> **What you will do**:
Copy out the lines of data again word for word, beginning at the line that has "через первый элемент, потом" and stopping after the line that has "проводников". Include both of those lines and nothing else.

> **Records for the exercise**:

--------

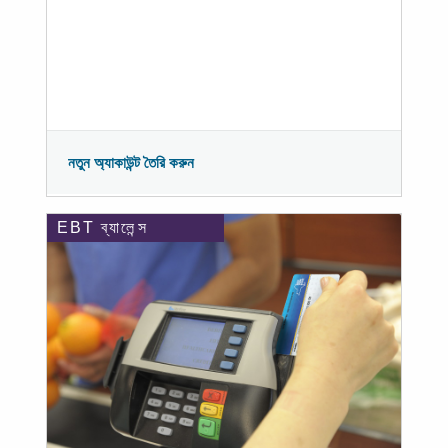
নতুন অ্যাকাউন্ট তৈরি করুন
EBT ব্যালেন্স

--------

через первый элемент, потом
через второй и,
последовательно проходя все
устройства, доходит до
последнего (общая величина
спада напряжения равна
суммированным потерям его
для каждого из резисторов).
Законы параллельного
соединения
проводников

--------

> **Answer to this problem**:
через первый элемент, потом
через второй и,
последовательно проходя все
устройства, доходит до
последнего (общая величина
спада напряжения равна
суммированным потерям его
для каждого из резисторов).
Законы параллельного
соединения
проводников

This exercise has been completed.